Using El Capitan Systems: Memory Management

There are many complications that can arise from incorrect memory allocations, particularly when sharing memory between CPU and GPU processes. The recommendations below have given most users the best performance outcomes.

Memory Limits

The MI300A APU consists of 128 GB of unified HBM3 to be used by OS services, runtimes, and user applications. The following are the recommended guidelines on how much memory is safe to use by user applications.

SPX mode (1 GPU / APU) - 118 GB / GPU
CPX mode (6 GPUs / APU) - 18 GB / GPU

Note that it is possible to exceed these soft limits by a few GB, but this is application-dependent, and doing so will increase the probability of triggering out-of-memory errors (OOM). Conversely, some applications may exhibit patterns where runtimes require more memory, and lower limits need to be considered.

Sharing CPU Memory Allocations

While CPUs and GPUs share a memory space, CPU-based memory allocations will not automatically map onto the GPU. By setting the environment variable HSA_XNACK=1, CPU pages will page-fault onto the GPU (with slight overhead).

Please note that the CPU defaults to a 4 KB page size, which can cause a 15% performance overhead on the GPU (due to the GPU TLB size).

Note also that for GPU-aware MPI to perform best in unified memory mode (HSA_XNACK=1), buffers passed to MPI, including in OpenMP offload clauses, should be allocated on the GPU with 2 MB huge pages.

Using Huge Pages

There are two main Linux kernel mechanisms for supporting allocations with huge pages:

Transparent Huge Pages (THP): The Linux kernel automatically and dynamically manages the use of huge pages for large, contiguous memory areas.
HugeTLB: A Linux kernel feature that requires allocators to explicitly use particular properties or flags to support static huge pages

Both THP and HugeTLB can be used together as they provide huge pages at different layers of the memory management unit.

GPU 2 MB Huge Pages

The MI300A GPUs perform best with 2 MB pages and require that pages touched by the GPU are mapped into the GPU. To maximize performance, applications should use device allocators to allocate memory and ensure that 2 MB pages are properly mapped.

The device allocator APIs for C/C++ are:

hipMalloc(&cptr, N * sizeof(double));
...
hipFree(cptr);
cptr = nullptr;

The device allocator APIs for Fortran with OpenMP (uses hipMalloc):

cptr = omp_target_alloc(N * C_SIZEOF(0.0_C_DOUBLE), omp_get_default_device());
CALL c_f_pointer(cptr, fptr, [N])
...
omp_target_free(cptr, omp_get_default_device())
NULLIFY(fptr)

CPU 2 MB Huge Pages via Transparent Huge Pages (THP)

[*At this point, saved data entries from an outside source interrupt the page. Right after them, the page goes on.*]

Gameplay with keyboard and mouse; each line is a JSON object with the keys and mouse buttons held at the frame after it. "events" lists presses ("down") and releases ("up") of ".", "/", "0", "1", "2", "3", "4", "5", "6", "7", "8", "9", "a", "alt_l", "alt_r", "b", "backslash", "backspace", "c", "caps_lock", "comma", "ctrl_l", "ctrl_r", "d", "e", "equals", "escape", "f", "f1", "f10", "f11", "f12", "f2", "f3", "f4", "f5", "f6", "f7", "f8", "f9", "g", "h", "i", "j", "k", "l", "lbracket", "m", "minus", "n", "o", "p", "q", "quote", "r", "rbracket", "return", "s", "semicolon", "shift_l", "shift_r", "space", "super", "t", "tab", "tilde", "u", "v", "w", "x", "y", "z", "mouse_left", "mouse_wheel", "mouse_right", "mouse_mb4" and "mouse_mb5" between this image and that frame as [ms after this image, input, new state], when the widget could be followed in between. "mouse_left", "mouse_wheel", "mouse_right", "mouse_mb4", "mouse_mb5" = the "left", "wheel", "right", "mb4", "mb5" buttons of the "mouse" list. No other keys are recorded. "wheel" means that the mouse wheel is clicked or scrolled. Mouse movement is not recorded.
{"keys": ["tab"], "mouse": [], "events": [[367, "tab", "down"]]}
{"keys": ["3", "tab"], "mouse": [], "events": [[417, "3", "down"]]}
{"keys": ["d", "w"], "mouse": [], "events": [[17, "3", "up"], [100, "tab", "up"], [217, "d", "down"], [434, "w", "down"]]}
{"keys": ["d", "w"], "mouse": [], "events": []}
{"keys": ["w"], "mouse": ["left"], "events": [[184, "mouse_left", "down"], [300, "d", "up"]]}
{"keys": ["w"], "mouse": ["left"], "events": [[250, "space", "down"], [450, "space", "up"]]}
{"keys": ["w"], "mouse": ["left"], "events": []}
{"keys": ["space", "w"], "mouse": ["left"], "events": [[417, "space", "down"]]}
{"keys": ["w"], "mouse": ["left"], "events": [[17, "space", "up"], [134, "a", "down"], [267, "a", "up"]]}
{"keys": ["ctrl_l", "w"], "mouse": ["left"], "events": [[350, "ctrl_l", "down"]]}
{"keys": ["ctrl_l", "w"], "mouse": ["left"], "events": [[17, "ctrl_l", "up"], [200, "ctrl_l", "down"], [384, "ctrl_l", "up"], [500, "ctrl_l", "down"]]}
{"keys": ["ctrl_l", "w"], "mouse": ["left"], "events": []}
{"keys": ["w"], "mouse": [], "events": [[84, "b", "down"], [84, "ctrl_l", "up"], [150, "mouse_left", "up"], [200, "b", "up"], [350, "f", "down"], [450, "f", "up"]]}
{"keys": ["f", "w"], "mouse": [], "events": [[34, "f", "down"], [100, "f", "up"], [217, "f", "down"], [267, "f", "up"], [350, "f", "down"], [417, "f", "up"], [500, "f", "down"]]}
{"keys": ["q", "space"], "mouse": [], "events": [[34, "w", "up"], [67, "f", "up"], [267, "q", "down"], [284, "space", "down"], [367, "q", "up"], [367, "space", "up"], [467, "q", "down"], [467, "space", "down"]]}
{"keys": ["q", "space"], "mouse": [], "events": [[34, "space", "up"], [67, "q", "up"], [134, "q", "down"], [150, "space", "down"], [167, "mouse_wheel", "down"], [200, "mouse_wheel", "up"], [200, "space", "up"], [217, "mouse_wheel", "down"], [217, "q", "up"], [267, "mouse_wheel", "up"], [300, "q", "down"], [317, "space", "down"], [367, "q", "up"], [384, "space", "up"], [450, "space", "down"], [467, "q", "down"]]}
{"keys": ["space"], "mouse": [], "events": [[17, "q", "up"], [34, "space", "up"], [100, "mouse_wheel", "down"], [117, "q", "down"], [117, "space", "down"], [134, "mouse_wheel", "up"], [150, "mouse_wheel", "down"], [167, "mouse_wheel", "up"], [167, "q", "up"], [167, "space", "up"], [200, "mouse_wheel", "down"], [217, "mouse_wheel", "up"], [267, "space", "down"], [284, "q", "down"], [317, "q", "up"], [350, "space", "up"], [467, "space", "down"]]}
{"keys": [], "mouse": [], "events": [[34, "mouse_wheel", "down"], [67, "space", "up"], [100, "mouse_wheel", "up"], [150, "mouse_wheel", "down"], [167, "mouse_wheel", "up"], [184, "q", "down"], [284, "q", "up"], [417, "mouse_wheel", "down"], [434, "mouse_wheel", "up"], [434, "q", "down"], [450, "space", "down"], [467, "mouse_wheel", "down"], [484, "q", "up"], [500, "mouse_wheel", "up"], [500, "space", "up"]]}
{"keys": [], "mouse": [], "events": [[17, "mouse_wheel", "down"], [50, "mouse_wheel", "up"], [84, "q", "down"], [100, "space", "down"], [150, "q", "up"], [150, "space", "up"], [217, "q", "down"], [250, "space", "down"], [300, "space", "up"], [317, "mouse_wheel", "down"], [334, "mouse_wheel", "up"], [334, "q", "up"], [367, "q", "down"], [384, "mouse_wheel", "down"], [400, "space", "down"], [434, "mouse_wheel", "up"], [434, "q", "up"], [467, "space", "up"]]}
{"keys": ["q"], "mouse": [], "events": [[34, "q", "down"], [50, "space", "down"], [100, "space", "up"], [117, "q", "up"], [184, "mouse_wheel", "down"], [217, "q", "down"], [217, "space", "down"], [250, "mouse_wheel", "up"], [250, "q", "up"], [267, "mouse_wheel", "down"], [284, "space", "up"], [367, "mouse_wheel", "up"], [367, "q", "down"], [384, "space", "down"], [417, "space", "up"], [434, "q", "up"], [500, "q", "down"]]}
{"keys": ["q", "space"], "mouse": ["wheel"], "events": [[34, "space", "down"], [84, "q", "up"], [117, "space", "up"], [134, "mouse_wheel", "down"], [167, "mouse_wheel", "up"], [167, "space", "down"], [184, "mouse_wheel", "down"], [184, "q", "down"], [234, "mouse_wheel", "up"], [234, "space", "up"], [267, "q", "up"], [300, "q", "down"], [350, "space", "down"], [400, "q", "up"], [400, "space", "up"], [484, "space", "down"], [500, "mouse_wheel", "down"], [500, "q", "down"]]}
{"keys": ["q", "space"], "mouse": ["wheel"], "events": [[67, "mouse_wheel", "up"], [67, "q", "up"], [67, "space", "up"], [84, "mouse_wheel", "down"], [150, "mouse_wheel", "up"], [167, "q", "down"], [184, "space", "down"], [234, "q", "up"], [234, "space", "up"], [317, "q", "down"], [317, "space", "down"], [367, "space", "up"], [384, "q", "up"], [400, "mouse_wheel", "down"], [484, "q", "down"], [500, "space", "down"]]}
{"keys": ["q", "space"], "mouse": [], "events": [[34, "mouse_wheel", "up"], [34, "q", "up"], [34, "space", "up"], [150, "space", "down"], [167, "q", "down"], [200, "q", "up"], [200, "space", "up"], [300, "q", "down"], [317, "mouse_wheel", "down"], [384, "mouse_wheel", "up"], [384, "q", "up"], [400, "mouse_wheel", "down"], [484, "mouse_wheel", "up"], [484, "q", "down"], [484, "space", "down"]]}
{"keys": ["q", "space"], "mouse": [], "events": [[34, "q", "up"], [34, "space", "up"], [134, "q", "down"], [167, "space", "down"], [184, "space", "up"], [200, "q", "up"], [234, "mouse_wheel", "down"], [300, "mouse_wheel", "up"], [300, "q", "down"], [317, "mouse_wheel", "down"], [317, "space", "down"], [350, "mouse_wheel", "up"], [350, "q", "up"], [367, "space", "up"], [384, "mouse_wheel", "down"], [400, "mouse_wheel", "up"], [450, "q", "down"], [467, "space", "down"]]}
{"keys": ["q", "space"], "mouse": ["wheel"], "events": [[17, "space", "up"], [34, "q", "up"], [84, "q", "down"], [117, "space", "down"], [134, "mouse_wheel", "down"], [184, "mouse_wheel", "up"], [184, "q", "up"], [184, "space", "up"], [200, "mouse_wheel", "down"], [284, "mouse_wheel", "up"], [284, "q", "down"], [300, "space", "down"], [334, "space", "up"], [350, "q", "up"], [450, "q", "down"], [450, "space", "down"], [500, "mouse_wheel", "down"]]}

Huge pages may provide performance improvements to HPC applications as fewer entries in memory caches and page tables can represent large memory regions, thus reducing memory lookups, TLB misses, and page faults. By enabling Transparent Huge Pages (THP), the Linux kernel will automatically and dynamically manage the use of 2 MB huge pages for large, contiguous memory allocations. To increase the probability of using huge pages, allocations should be larger than 2 MB and aligned to 2 MB. Users must enable THP at compute node allocation, with either of the following:

flux alloc --setattr=thp=always ...
salloc --thp=always ...

This is highly recommended if allocating memory on the CPU that will be accessed by the GPU (users must also use HSA_XNACK=1 as described above).

Note that THP will be enabled for all commands executed in the job allocation. Note also that this feature can coexist with HugeTLB huge pages as described below.

CPU 2 MB Huge Pages via HugeTLB

Huge pages may provide performance improvements to HPC applications as fewer entries in memory caches and page tables can represent large memory regions, thus reducing memory lookups, TLB misses, and page faults. By enabling HugeTLB and linking in the libhugetlbfs library, malloc calls will be intercepted and modified to request huge pages. This approach can map small CPU memory allocations, of several KB, into 2 MB huge pages. If an application makes use of many small, long-lived memory allocations, using the libhugetlbfs library can increase memory fragmentation. Several settings are needed to ensure HugeTLB support.

Link application with libhugetlbfs library, using either:
1. Linker flag -lhugetlbfs
2. Or by preloading the libhugetlbfs library for the application's command. It is discouraged to export LD_PRELOAD in the shell's environment because it will enable huge pages for all follow-up commands.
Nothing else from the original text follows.